Trapped in Mourning- a review of Jeff Lemire's Royal City Volume 1: Next of Kin

The Pike family looks like an all-American family, with its aging parents, a son who has written a best-selling book, an ambitious daughter with plans of saving the city even as she transforms it into something unrecognizable, and one son who is the black sheep of the family, willing to steal his father’s stuff to pay off a debt. By no means is it a perfect family but when does Jeff Lemire ever give us one of those. For everything they’ve done with their lives, the death of Tommy, the son who died in an accident in 1993, is all that really defines this family. Every surviving member of the PIkes is followed around by their own personal ghost of Tommy.

Many of Jeff Lemire’s recent books have been about family. Sometimes it’s about a missing family like his recent work on Secret Path, or about the family we find ourselves in as in Black Hammer or even what our responsibilities to family are in Roughneck. Royal City Volume 1: Next of Kin continues that fascination with family but this time, it’s about a family that’s been lost in mourning for over twenty years. Royal City gives us a family who is trapped in their loss that is so rooted to their hometown. From his earliest independent comics through to his most recent Marvel and Image work, Lemire’s characters are shaped by family and home even as they’re incredibly damaged by their past. 


This family’s ghost is a pastor to the mother who’s looking for absolution from her own sins. He’s a teen to the author who looks to his brother for authorial inspiration. He’s a child to the sister, who herself remains in a loveless and childless marriage herself. He’s a criminal to the other brother, his own worst instincts made into a guardian “angel.” And to the father, he’s a kid, possibly the most honest image of who Tommy really was. In these ghosts of Tommy, Lemire mirrors back to the family their own faults and sins even as they’re too wrapped up in them to even recognize them.

Lemire’s characteristic line here is thinner than usual, allowing his lightly applied watercolors to give this world a pale semblance of life. But the artwork is very thin, very anemic in a way that reflects this family’s place in this world. While Lemire’s images are bold, his gestural line in Royal City shows that these characters are barely anymore present in this world than their dead son and brother. This allows Lemire to traverse this veil of the afterlife and merge the living and the dead into this purgatorial state.

Royal City itself is a factory town on its last leg. The family has always been rooted there so as the town goes, so goes the family. Tara, the real estate agent sister, is trying to revive the town but it’s through a method that would totally rewrite what the town is, profiting off its past while making it something completely different. And maybe it’s that kind of workover that the Pike family needs as well. In this first volume, Lemire is so focused on showing us who and what the family is the cliffhanger ending totally rewrites who this family has been since Tommy died. For all of their visions of Tommy, it turns out that he probably was something completely different than any of the ghosts that they so tightly cling to.

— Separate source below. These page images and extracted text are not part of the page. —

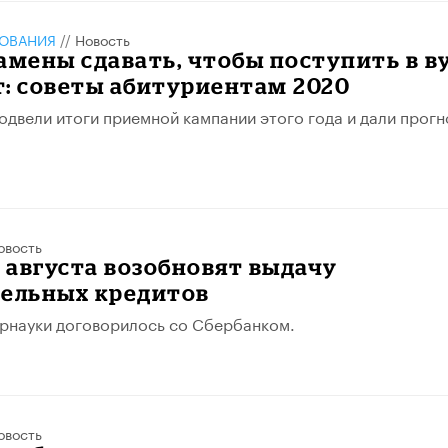
ЗОВАНИЯ
//
Новость
амены сдавать, чтобы поступить в в
: советы абитуриентам 2020
одвели итоги приемной кампании этого года и дали прог
овость
с августа возобновят выдачу
тельных кредитов
рнауки договорилось со Сбербанком.
овость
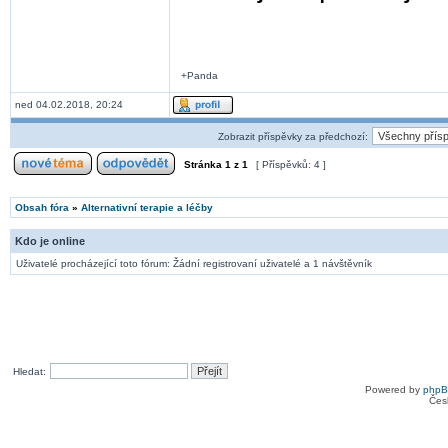
+Panda
ned 04.02.2018, 20:24
Zobrazit příspěvky za předchozí:
Stránka
1
z
1
[ Příspěvků: 4 ]
Obsah fóra
»
Alternativní terapie a léčby
Kdo je online
Uživatelé procházející toto fórum: Žádní registrovaní uživatelé a 1 návštěvník
Hledat:
Powered by
php
Čes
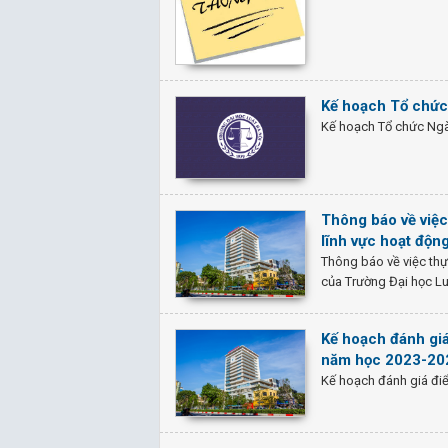
Kế hoạch Tổ chức
Kế hoạch Tổ chức Ngà
Thông báo về việc 
lĩnh vực hoạt độn
Thông báo về việc thực
của Trường Đại học L
Kế hoạch đánh giá
năm học 2023-20
Kế hoạch đánh giá điể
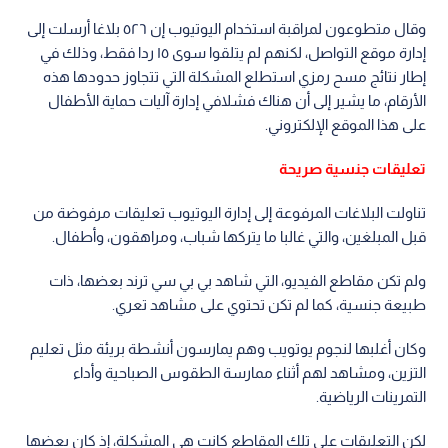
وقال متطوعون لمراقبة استخدام اليوتيوب إن ٥٢٦ بلاغا أرسلت إلى
إدارة موقع التواصل، لكنهم لم يتلقوا سوى ١٥ ردا فقط، وذلك في
إطار نتائج مسح رمزي استطلع المشكلة التي تتجاوز حدودها هذه
الأرقام، ما يشير إلى أن هناك فشلافي إدارة آليات حماية الأطفال
على هذا الموقع الإلكتروني.
تعليقات جنسية صريحة
تناولت البلاغات المرفوعة إلى إدارة اليوتيوب تعليقات مرفوضة من
قبل المبلغين، والتي غالبا ما يتركها شباب، ومراهقون، وأطفال.
ولم تكن مقاطع الفيديو، التي شاهد بي بي سي ترند بعضها، ذات
طبيعة جنسية، كما لم تكن تحتوي على مشاهد تعري.
وكان أغلبها لنجوم يوتويب وهم يمارسون أنشطة بريئة مثل تعليم
التزين، ومشاهد لهم أثناء ممارسة الطقوس الصباحية وأداء
التمرينات الرياضية.
لكن التعليقات على تلك المقاطع كانت هي المشكلة، إذ كان بعضها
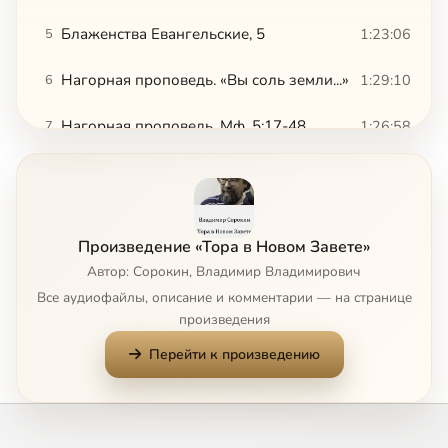
Блаженства Евангельские, 5
1:23:06
5
Нагорная проповедь. «Вы соль земли...»
1:29:10
6
Нагорная проповедь. Мф. 5:17-48
1:26:58
7
Нагорная проповедь. О внутренней Торе
1:39:29
8
Нагорная проповедь. Мф 5: 27-32
1:33:44
9
Произведение «Тора в Новом Завете»
Нагорная проповедь. Мф. 5: 33-36
1:29:40
10
Автор: Сорокин, Владимир Владимирович
Все аудиофайлы, описание и комментарии — на странице
Нагорная проповедь. Мф. 5: 38-48
1:35:04
11
произведения
Перейти к произведению
Нагорная проповедь. Мф. 5: 43-48
1:10:56
12
Нагорная проповедь. Мф. 6
1:40:59
13
Нагорная проповедь. О молитве
2:09:23
14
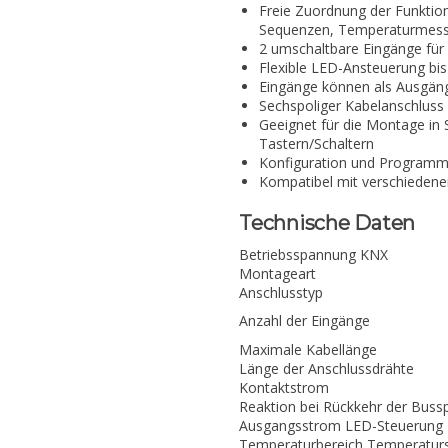
Freie Zuordnung der Funktion
Sequenzen, Temperaturmess
2 umschaltbare Eingänge für
Flexible LED-Ansteuerung bi
Eingänge können als Ausgänge 
Sechspoliger Kabelanschluss
Geeignet für die Montage in
Tastern/Schaltern
Konfiguration und Programm
Kompatibel mit verschiedene
Technische Daten
Betriebsspannung KNX
Montageart
Anschlusstyp
Anzahl der Eingänge
Maximale Kabellänge
Länge der Anschlussdrähte
Kontaktstrom
Reaktion bei Rückkehr der Bus
Ausgangsstrom LED-Steuerung
Temperaturbereich Temperatur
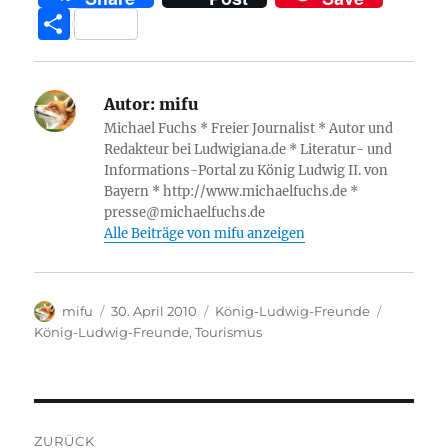
c
it
at
a
e
k
ss
T
e
te
s
z
g
e
e
ei
b
r
A
o
r
d
n
le
o
p
n
a
I
g
Autor:
mifu
n
Michael Fuchs * Freier Journalist * Autor und
o
p
W
m
n
er
Redakteur bei Ludwigiana.de * Literatur- und
k
is
Informations-Portal zu König Ludwig II. von
Bayern * http://www.michaelfuchs.de *
h
presse@michaelfuchs.de
Li
Alle Beiträge von mifu anzeigen
st
Autor
Veröffentlicht
Kategorien
Schlagwö
mifu
30. April 2010
König-Ludwig-Freunde
am
König-Ludwig-Freunde
,
Tourismus
Beitragsnavigation
ZURÜCK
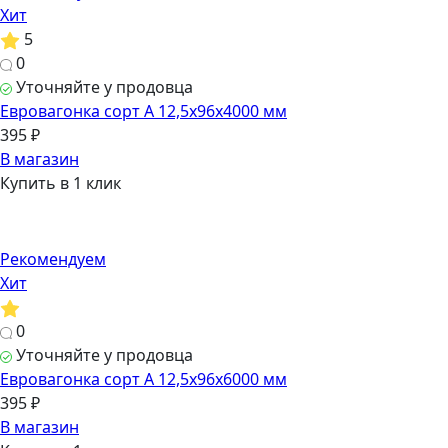
Хит
5
0
Уточняйте у продовца
Евровагонка сорт А 12,5х96х4000 мм
395 ₽
В магазин
Купить в 1 клик
Рекомендуем
Хит
0
Уточняйте у продовца
Евровагонка сорт А 12,5х96х6000 мм
395 ₽
В магазин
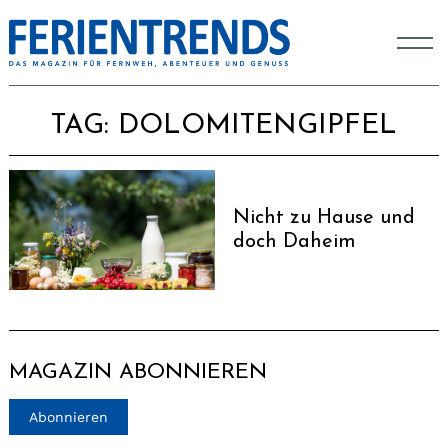
TAG:
DOLOMITENGIPFEL
Nicht zu Hause und
doch Daheim
MAGAZIN ABONNIEREN
Abonnieren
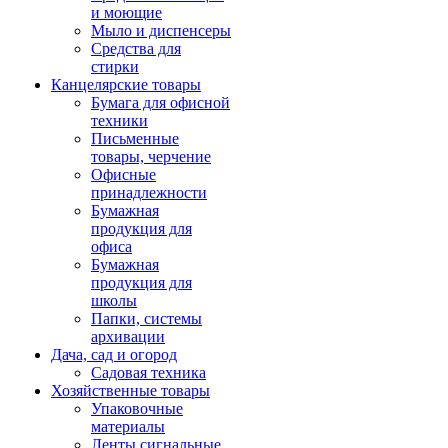
и моющие
Мыло и диспенсеры
Средства для
стирки
Канцелярские товары
Бумага для офисной
техники
Письменные
товары, черчение
Офисные
принадлежности
Бумажная
продукция для
офиса
Бумажная
продукция для
школы
Папки, системы
архивации
Дача, сад и огород
Садовая техника
Хозяйственные товары
Упаковочные
материалы
Ленты сигнальные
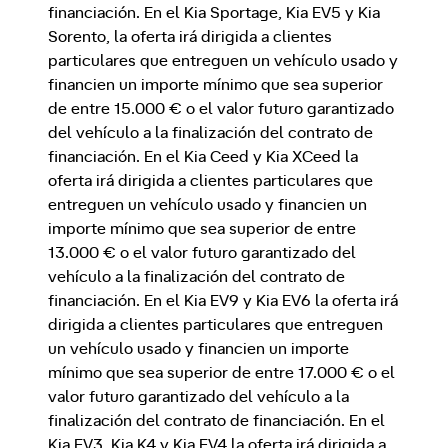
financiación. En el Kia Sportage, Kia EV5 y Kia
Sorento, la oferta irá dirigida a clientes
particulares que entreguen un vehículo usado y
financien un importe mínimo que sea superior
de entre 15.000 € o el valor futuro garantizado
del vehículo a la finalización del contrato de
financiación. En el Kia Ceed y Kia XCeed la
oferta irá dirigida a clientes particulares que
entreguen un vehículo usado y financien un
importe mínimo que sea superior de entre
13.000 € o el valor futuro garantizado del
vehículo a la finalización del contrato de
financiación. En el Kia EV9 y Kia EV6 la oferta irá
dirigida a clientes particulares que entreguen
un vehículo usado y financien un importe
mínimo que sea superior de entre 17.000 € o el
valor futuro garantizado del vehículo a la
finalización del contrato de financiación. En el
Kia EV3, Kia K4 y Kia EV4 la oferta irá dirigida a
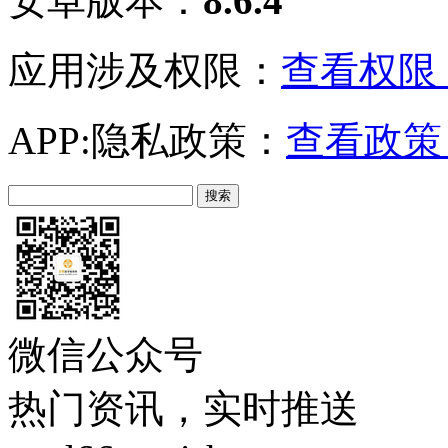
安卓版本：
8.6.4
应用涉及权限：
查看权限 
APP:隐私政策：
查看政策 
微信公众号
热门资讯，实时推送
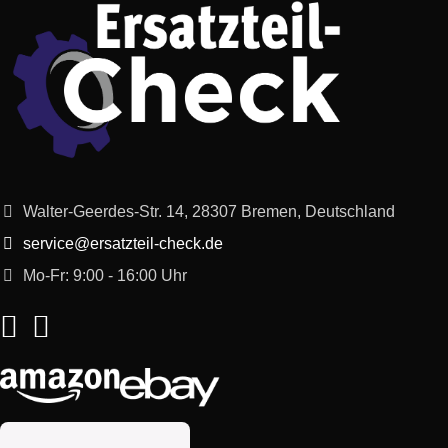
Walter-Geerdes-Str. 14, 28307 Bremen, Deutschland
service@ersatzteil-check.de
Mo-Fr: 9:00 - 16:00 Uhr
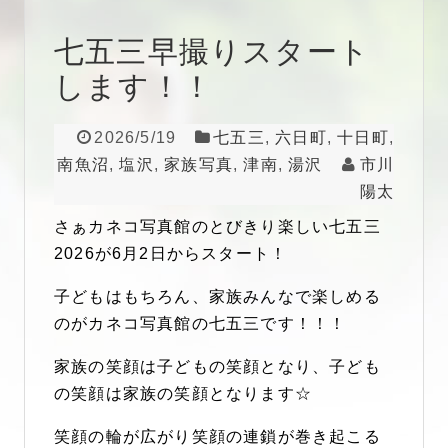
七五三早撮りスタート
します！！
2026/5/19
七五三
,
六日町
,
十日町
,
南魚沼
,
塩沢
,
家族写真
,
津南
,
湯沢
市川
陽太
さぁカネコ写真館のとびきり楽しい七五三
2026が6月2日からスタート！
子どもはもちろん、家族みんなで楽しめる
のがカネコ写真館の七五三です！！！
家族の笑顔は子どもの笑顔となり、子ども
の笑顔は家族の笑顔となります☆
笑顔の輪が広がり笑顔の連鎖が巻き起こる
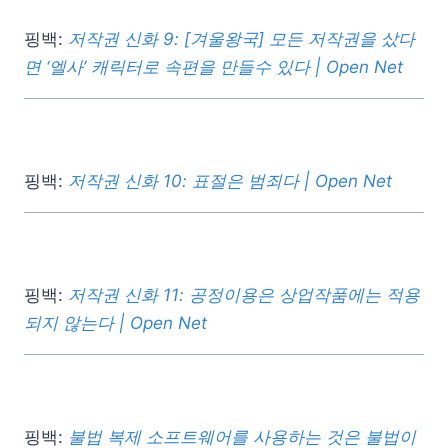
핑백:
저작권 신화 9: [겨울왕국] 모든 저작권을 샀다
면 ‘엘사’ 캐릭터로 속편을 만들수 있다 | Open Net
핑백:
저작권 신화 10: 표절은 범죄다 | Open Net
핑백:
저작권 신화 11: 공정이용은 상업작품에는 적용
되지 않는다 | Open Net
핑백:
불법 복제 소프트웨어를 사용하는 것은 불법이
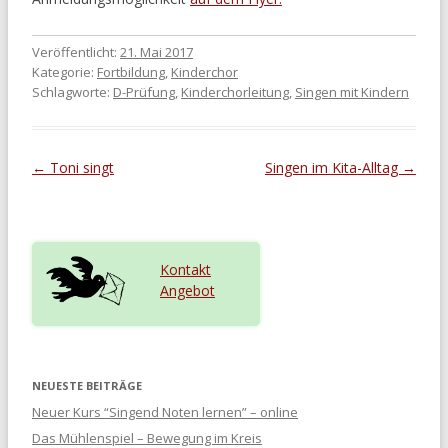
Veröffentlicht:
21. Mai 2017
Kategorie:
Fortbildung
,
Kinderchor
Schlagworte:
D-Prüfung
,
Kinderchorleitung
,
Singen mit Kindern
Beitragsnavigation
←
Toni singt
Singen im Kita-Alltag
→
Kontakt
Angebot
NEUESTE BEITRÄGE
Neuer Kurs “Singend Noten lernen” – online
Das Mühlenspiel – Bewegung im Kreis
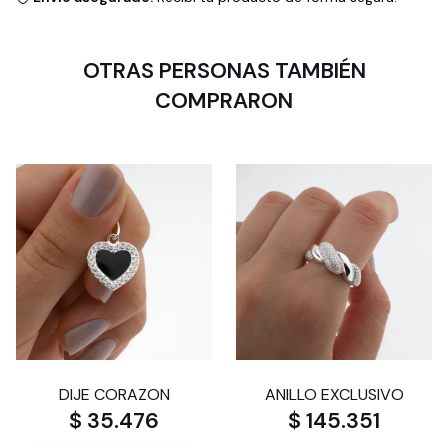
OTRAS PERSONAS TAMBIÉN
COMPRARON
DIJE CORAZON
ANILLO EXCLUSIVO
$ 35.476
$ 145.351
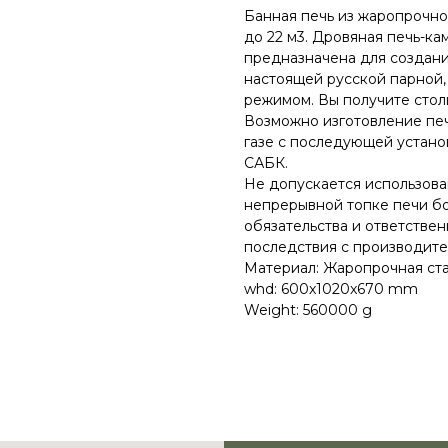
Банная печь из жаропрочн
до 22 м3. Дровяная печь-ка
предназначена для создани
настоящей русской парной
режимом. Вы получите столь
Возможно изготовление пе
газе с последующей устано
САБК.
Не допускается использова
непрерывной топке печи бол
обязательства и ответстве
последствия с производите
Материал: Жаропрочная стал
whd: 600x1020x670 mm
Weight: 560000 g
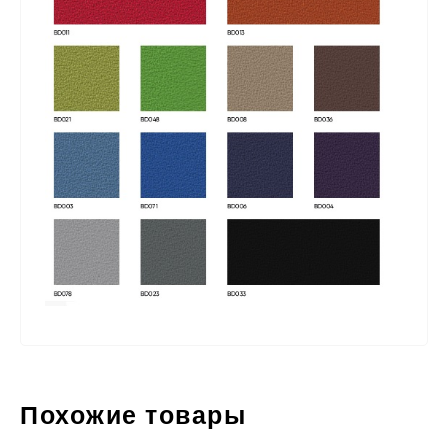
Похожие товары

With so much recent work about family, Royal City feels like Lemire’s finally figured out the ways that family doesn’t work, or at least he’s willing to accept that there are ways that family can’t recover from tragedy without ever accepting them as a lost cause. In Lemire’s cartooning and his writing, you can see him searching for something to hold this family together. While he’s willing to accept that there are ways that family can’t recover from tragedy, he refuses to accept them as a lost cause. On the surface of Royal City, it’s the heart attack that the father suffers that’s the catalyst for this family coming back together in the smallest of ways. Lemire’s writing lately has been about the ways that families come together after some kind of event, whether it’s being trapped in a parallel universe (Black Hammer) or siblings finally bonding after both separately ran away from home (Roughneck.)

So in Royal City Volume 1: Next of Kin, a father’s heart attack calls them all back home. This volume provides a catalyst for each of them to face up to their own pain. While today it may be a father that brings them together, it’s still the loss of a son and a brother over twenty years ago that keeps them apart. Tommy may be the ghost that haunts them but each of them moves like a ghost through this world, barely interacting with it or making a true impression on it. A family in disarray, the Pikes themselves may have all but died along with Tommy. Even now, each acts like that was the end of the world and they’re just waiting for everyone else to catch up.